Among the collection of unusual oils is an absolute for Violet Leaf, and several trademarked oils, Fragonia, Pineapple Myrtle, and Mango Myrtle.

Additionally, she presents Copal and Copaiba, two plants native to South America with connections to the rituals and spiritual values of local cultures. For Copaiba (Copaiba officinalis), there are a dizzying number (close to 50!) of common names, although this is not surprising due to its range. Specifics concerning the products of the tree are presented.

It’s helpful to have an open mind about a scent that’s new.  For example, Curry Leaf (Murraya koenigii) is an essential oil I hadn’t, and likely would not have, imagined as an essential oil. But after reading Helen’s book, I now know the aroma of the plant’s oils derives basically from monoterpenes, meaning it’s a mild essential oil.  Also its therapeutics are strongly posed to help digestive issues.  Helen’s blended it with Juniper and Grapefruit.  Or Clary Sage and Fennel. Having cooked with Curry Leaf many times, my blending senses are intrigued with these possibilities. Let’s see how I react in real-time and note what personality consciousness I can sense in the essential oil!

Conclusions

With essential oils, an overwhelming reason to choose them above other kinds of therapeutic substances is their significance to memory. The ways human beings have worshipped and adored aromatic plants for eons is today seen as a personal relationship, an influence on our smell sense, which doesn’t require thought or mental activity to work properly.

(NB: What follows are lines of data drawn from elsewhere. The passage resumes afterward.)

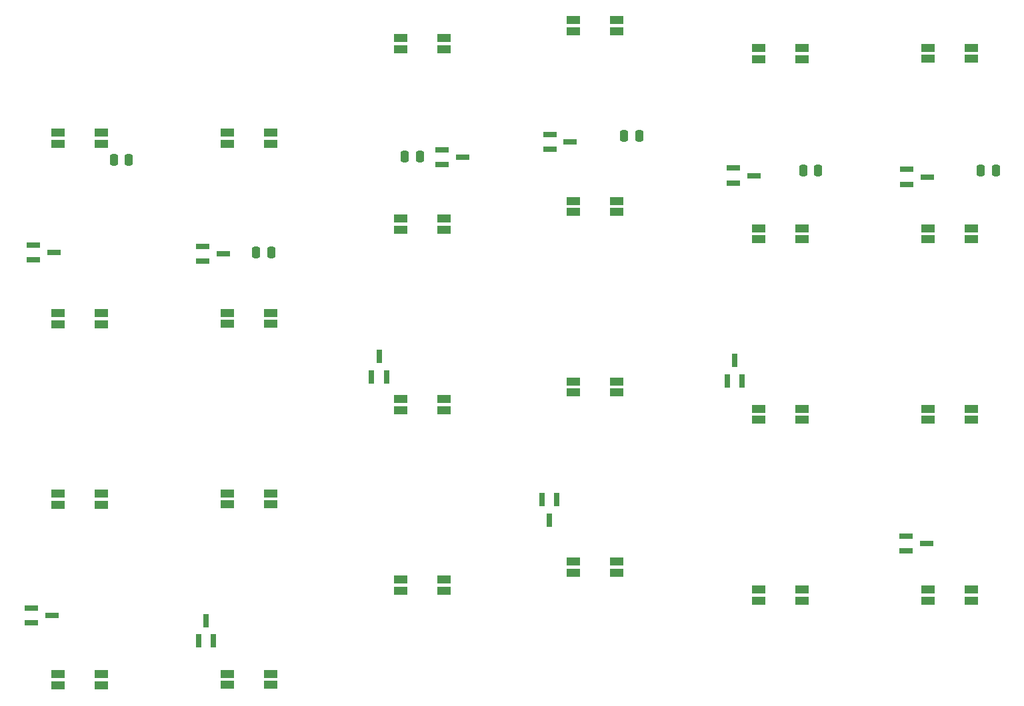
<source format=gbr>
%TF.GenerationSoftware,KiCad,Pcbnew,(6.99.0-4085-g6c752680d7)*%
%TF.CreationDate,2022-11-14T18:26:04+08:00*%
%TF.ProjectId,Right Flex PCB,52696768-7420-4466-9c65-78205043422e,rev?*%
%TF.SameCoordinates,Original*%
%TF.FileFunction,Paste,Top*%
%TF.FilePolarity,Positive*%
%FSLAX46Y46*%
G04 Gerber Fmt 4.6, Leading zero omitted, Abs format (unit mm)*
G04 Created by KiCad (PCBNEW (6.99.0-4085-g6c752680d7)) date 2022-11-14 18:26:04*
%MOMM*%
%LPD*%
G01*
G04 APERTURE LIST*
G04 Aperture macros list*
%AMRoundRect*
0 Rectangle with rounded corners*
0 $1 Rounding radius*
0 $2 $3 $4 $5 $6 $7 $8 $9 X,Y pos of 4 corners*
0 Add a 4 corners polygon primitive as box body*
4,1,4,$2,$3,$4,$5,$6,$7,$8,$9,$2,$3,0*
0 Add four circle primitives for the rounded corners*
1,1,$1+$1,$2,$3*
1,1,$1+$1,$4,$5*
1,1,$1+$1,$6,$7*
1,1,$1+$1,$8,$9*
0 Add four rect primitives between the rounded corners*
20,1,$1+$1,$2,$3,$4,$5,0*
20,1,$1+$1,$4,$5,$6,$7,0*
20,1,$1+$1,$6,$7,$8,$9,0*
20,1,$1+$1,$8,$9,$2,$3,0*%
G04 Aperture macros list end*
%ADD10R,1.700000X1.000000*%
%ADD11R,1.800000X0.800000*%
%ADD12RoundRect,0.250000X-0.250000X-0.475000X0.250000X-0.475000X0.250000X0.475000X-0.250000X0.475000X0*%
%ADD13RoundRect,0.250000X0.250000X0.475000X-0.250000X0.475000X-0.250000X-0.475000X0.250000X-0.475000X0*%
%ADD14R,0.800000X1.800000*%
G04 APERTURE END LIST*
D10*
%TO.C,D55*%
X156959398Y-63206597D03*
X151459398Y-63206597D03*
X151459398Y-61806597D03*
X156959398Y-61806597D03*
%TD*%
%TO.C,D43*%
X111974399Y-36758599D03*
X106474399Y-36758599D03*
X106474399Y-35358599D03*
X111974399Y-35358599D03*
%TD*%
D11*
%TO.C,D13*%
X37875199Y-65814399D03*
X37875199Y-63914399D03*
X40475199Y-64864399D03*
%TD*%
%TO.C,D17*%
X148675199Y-102814399D03*
X148675199Y-100914399D03*
X151275199Y-101864399D03*
%TD*%
D10*
%TO.C,D18*%
X46475200Y-119884397D03*
X40975200Y-119884397D03*
X40975200Y-118484397D03*
X46475200Y-118484397D03*
%TD*%
D12*
%TO.C,C3*%
X158200000Y-54450000D03*
X160100000Y-54450000D03*
%TD*%
D11*
%TO.C,D1*%
X37625199Y-111964399D03*
X37625199Y-110064399D03*
X40225199Y-111014399D03*
%TD*%
D10*
%TO.C,D23*%
X90003399Y-84891599D03*
X84503399Y-84891599D03*
X84503399Y-83491599D03*
X90003399Y-83491599D03*
%TD*%
D13*
%TO.C,C1*%
X49975200Y-53064400D03*
X48075200Y-53064400D03*
%TD*%
D10*
%TO.C,D49*%
X135496399Y-86142799D03*
X129996399Y-86142799D03*
X129996399Y-84742799D03*
X135496399Y-84742799D03*
%TD*%
%TO.C,D7*%
X67991598Y-96896399D03*
X62491598Y-96896399D03*
X62491598Y-95496399D03*
X67991598Y-95496399D03*
%TD*%
%TO.C,D37*%
X111974399Y-105592599D03*
X106474399Y-105592599D03*
X106474399Y-104192599D03*
X111974399Y-104192599D03*
%TD*%
%TO.C,D35*%
X67991598Y-51023999D03*
X62491598Y-51023999D03*
X62491598Y-49623999D03*
X67991598Y-49623999D03*
%TD*%
%TO.C,D41*%
X111974399Y-59720199D03*
X106474399Y-59720199D03*
X106474399Y-58320199D03*
X111974399Y-58320199D03*
%TD*%
D11*
%TO.C,D11*%
X103449999Y-51749999D03*
X103449999Y-49849999D03*
X106049999Y-50799999D03*
%TD*%
D10*
%TO.C,D2*%
X40987199Y-49630600D03*
X46487199Y-49630600D03*
X46487199Y-51030600D03*
X40987199Y-51030600D03*
%TD*%
D11*
%TO.C,D9*%
X89775199Y-53714399D03*
X89775199Y-51814399D03*
X92375199Y-52764399D03*
%TD*%
D10*
%TO.C,D4*%
X46487199Y-96928400D03*
X40987199Y-96928400D03*
X40987199Y-95528400D03*
X46487199Y-95528400D03*
%TD*%
%TO.C,D25*%
X90003399Y-107853199D03*
X84503399Y-107853199D03*
X84503399Y-106453199D03*
X90003399Y-106453199D03*
%TD*%
D11*
%TO.C,D14*%
X126799999Y-56049999D03*
X126799999Y-54149999D03*
X129399999Y-55099999D03*
%TD*%
D12*
%TO.C,C6*%
X66150000Y-64850000D03*
X68050000Y-64850000D03*
%TD*%
D10*
%TO.C,D59*%
X156984798Y-109104397D03*
X151484798Y-109104397D03*
X151484798Y-107704397D03*
X156984798Y-107704397D03*
%TD*%
D14*
%TO.C,D32*%
X60725199Y-114264399D03*
X58825199Y-114264399D03*
X59775199Y-111664399D03*
%TD*%
D10*
%TO.C,D57*%
X156984798Y-86142797D03*
X151484798Y-86142797D03*
X151484798Y-84742797D03*
X156984798Y-84742797D03*
%TD*%
%TO.C,D39*%
X111974399Y-82681799D03*
X106474399Y-82681799D03*
X106474399Y-81281799D03*
X111974399Y-81281799D03*
%TD*%
%TO.C,D33*%
X67991598Y-73934799D03*
X62491598Y-73934799D03*
X62491598Y-72534799D03*
X67991598Y-72534799D03*
%TD*%
D12*
%TO.C,C4*%
X135650000Y-54450000D03*
X137550000Y-54450000D03*
%TD*%
D14*
%TO.C,D12*%
X102449999Y-96299999D03*
X104349999Y-96299999D03*
X103399999Y-98899999D03*
%TD*%
D12*
%TO.C,C5*%
X112900000Y-50050000D03*
X114800000Y-50050000D03*
%TD*%
D11*
%TO.C,D31*%
X59375199Y-65964399D03*
X59375199Y-64064399D03*
X61975199Y-65014399D03*
%TD*%
D10*
%TO.C,D45*%
X135470999Y-40270399D03*
X129970999Y-40270399D03*
X129970999Y-38870399D03*
X135470999Y-38870399D03*
%TD*%
D14*
%TO.C,D15*%
X127875199Y-81214399D03*
X125975199Y-81214399D03*
X126925199Y-78614399D03*
%TD*%
D12*
%TO.C,C2*%
X85050000Y-52700000D03*
X86950000Y-52700000D03*
%TD*%
D10*
%TO.C,D3*%
X46487199Y-73992200D03*
X40987199Y-73992200D03*
X40987199Y-72592200D03*
X46487199Y-72592200D03*
%TD*%
%TO.C,D51*%
X135475199Y-109134397D03*
X129975199Y-109134397D03*
X129975199Y-107734397D03*
X135475199Y-107734397D03*
%TD*%
D11*
%TO.C,D16*%
X148775199Y-56214399D03*
X148775199Y-54314399D03*
X151375199Y-55264399D03*
%TD*%
D10*
%TO.C,D19*%
X89975199Y-39034398D03*
X84475199Y-39034398D03*
X84475199Y-37634398D03*
X89975199Y-37634398D03*
%TD*%
%TO.C,D5*%
X67991598Y-119832599D03*
X62491598Y-119832599D03*
X62491598Y-118432599D03*
X67991598Y-118432599D03*
%TD*%
D14*
%TO.C,D10*%
X82725199Y-80664399D03*
X80825199Y-80664399D03*
X81775199Y-78064399D03*
%TD*%
D10*
%TO.C,D21*%
X90003399Y-61955399D03*
X84503399Y-61955399D03*
X84503399Y-60555399D03*
X90003399Y-60555399D03*
%TD*%
%TO.C,D47*%
X135470999Y-63206599D03*
X129970999Y-63206599D03*
X129970999Y-61806599D03*
X135470999Y-61806599D03*
%TD*%
%TO.C,D53*%
X156984798Y-40244997D03*
X151484798Y-40244997D03*
X151484798Y-38844997D03*
X156984798Y-38844997D03*
%TD*%
M02*

</source>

Those things being said, I ask, “what kind of information about these unusual essential oils is available?” I think that Working with Unusual Essential Oils meets the challenge of describing oils we’d otherwise not know about in concert with ones that we are already familiar with.  Couple that advantage with the author’s belief that time spent with an oil that helps increase our record of reactions to smells. And allows our personal smell vocabulary to bloom.

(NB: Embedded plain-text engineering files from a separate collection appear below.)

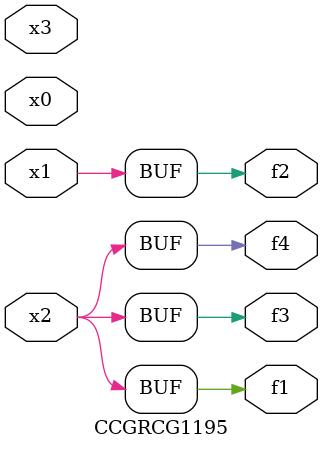
<source format=v>
module CCGRCG1195(
	input x0, x1, x2, x3,
	output f1, f2, f3, f4
);
	assign f1 = x2;
	assign f2 = x1;
	assign f3 = x2;
	assign f4 = x2;
endmodule

</source>
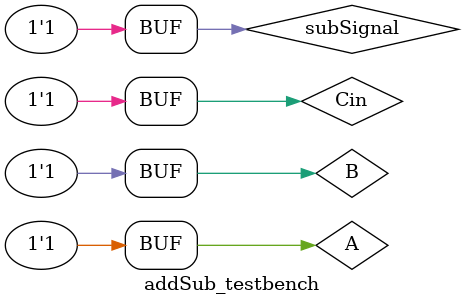
<source format=sv>

`timescale 1ns/10ps


module addSub(A, B, Cin, Cout, S, subSignal);
	input logic A, B, Cin, subSignal;
	output logic Cout, S;
	
	logic notB;
	logic mux2Adder;
	
	not #0.05 invert(notB, B);
	
	// The mux here is used to select between addition and subtraction operations. Will invert
	// the B signal if subtraction is to be used and output to our fullAdder module.
	
	mux2_1 muxSingle (.a(B), .b(notB), .s(subSignal), .out(mux2Adder));
	
	// The fullAdder will take the output of the mux as well as the A input and add the two functions
	// together providing an output/carryout/carryin.
	
	fullAdder fAddSingle (.A(A), .B(mux2Adder), .Cin(Cin), .Cout(Cout), .S(S));
	
endmodule

module addSub_testbench();
		logic A, B, Cin, Cout, S, subSignal;
		
		addSub dut(.A, .B, .Cin, .Cout, .S, .subSignal);
		
		initial begin 
		// Data bits 1-63
			A <= 0; B <= 0; Cin <= 0; subSignal <=0;  #10;
			A <= 0; B <= 0; Cin <= 1; 		#10;
			A <= 0; B <= 1; Cin <= 0;		#10;
			A <= 0; B <= 1; Cin <= 1;		#10;
			A <= 1; B <= 0; Cin <= 0;		#10;
			A <= 1; B <= 0; Cin <= 1;		#10;
			A <= 1; B <= 1; Cin <= 0;		#10;
			A <= 1; B <= 1; Cin <= 1;		#10;
		// Data bit 0	
			A <= 0; B <= 0; Cin <= 1; subSignal <=1;  #10;
			A <= 0; B <= 0; Cin <= 1; 		#10;
			A <= 0; B <= 1; Cin <= 1;		#10;
			A <= 0; B <= 1; Cin <= 1;		#10;
			A <= 1; B <= 0; Cin <= 1;		#10;
			A <= 1; B <= 0; Cin <= 1;		#10;
			A <= 1; B <= 1; Cin <= 1;		#10;
			A <= 1; B <= 1; Cin <= 1;		#10;

		end
endmodule
</source>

“As you smell the essential oil, it keeps changing …  Palo Santo has numerous layers … it’s deeply relaxing to work with …”

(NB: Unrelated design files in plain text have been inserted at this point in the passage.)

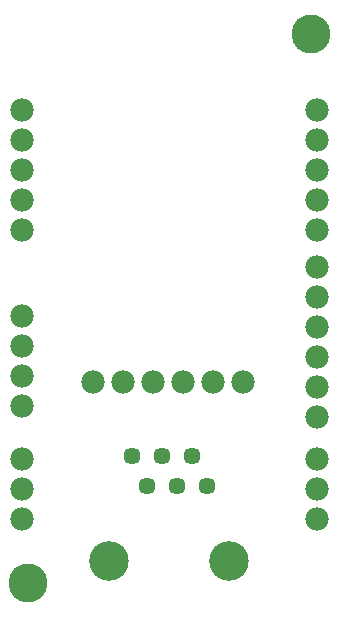
<source format=gbr>
G04 EAGLE Gerber RS-274X export*
G75*
%MOMM*%
%FSLAX34Y34*%
%LPD*%
%INSoldermask Bottom*%
%IPPOS*%
%AMOC8*
5,1,8,0,0,1.08239X$1,22.5*%
G01*
%ADD10C,1.451600*%
%ADD11C,3.351600*%
%ADD12C,1.981200*%
%ADD13C,3.301600*%


D10*
X128250Y147100D03*
X153650Y147100D03*
X179050Y147100D03*
X140950Y121700D03*
X166350Y121700D03*
X191750Y121700D03*
D11*
X109200Y58200D03*
X210800Y58200D03*
D12*
X222000Y210000D03*
X196600Y210000D03*
X171200Y210000D03*
X145800Y210000D03*
X120400Y210000D03*
X95000Y210000D03*
X35000Y190000D03*
X35000Y215400D03*
X35000Y240800D03*
X35000Y266200D03*
X35000Y145000D03*
X35000Y119600D03*
X35000Y94200D03*
X35000Y440000D03*
X35000Y414600D03*
X35000Y389200D03*
X35000Y363800D03*
X35000Y338400D03*
X285000Y440000D03*
X285000Y414600D03*
X285000Y389200D03*
X285000Y363800D03*
X285000Y338400D03*
X285000Y145000D03*
X285000Y119600D03*
X285000Y94200D03*
X285000Y180000D03*
X285000Y205400D03*
X285000Y230800D03*
X285000Y256200D03*
X285000Y281600D03*
X285000Y307000D03*
D13*
X40000Y40000D03*
X280000Y505000D03*
M02*

</source>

— Chapter on Palo Santo (Bursera graveolens)

Helen describes the sensation of smell as the sights, sounds and memories that reveal the personality of an oil. This ability is known as “synesthesia”, or cross-linking the senses. With exotics like Mango Myrtle, or any oil with a much plainer, less fanciful name, her way of receiving the gift, or knowledge of an aroma is truly unique.

Reading Working with Unusual Essential Oils gave me new perspectives in getting to know aromatic plants. I came to feel that as a reader, I’ll recognize a similar cadence in my experience, however distant, unfamiliar and faint it might seem at first. Accepting this idea, our responses take root in our memory. And may be understood better when I allow them space to express themselves!

It’s a human-plant, or plant-human, thing.

“Synaesthesia is the cross-modal assocation with colors, shapes, tones … and sometimes images and visions .”

— Forward by Jennifer Peace Rhind

NOTES:

Correspondences: known in esoteric herbalism as connections between one living being and another, regardless of outward appearances.

Synesthesia (American English spelling): a subjective sensation or image of a sense, rather than the one being stimulated. (Webster’s Ninth New Collegiate Dictionary)

Title of the Book Reviewed Above:

Working with Unusual Essential Oils by Helen Nagle-Smith, 2024. Published by Singing Dragon, Philadelphia, London.  271 p. Useful Resources, Bibliography

Further Notes about the Book Reviewed Above:

Aromatherapy as practiced today is a recent phenomenon beginning in the early decades of the 20th century.  In the Foreword to this book, find Jennifer Peace Rhind’s description of aromatherapists’ contributions to the trade for a concise history of how aromatherapists think about smell and aromatic plants.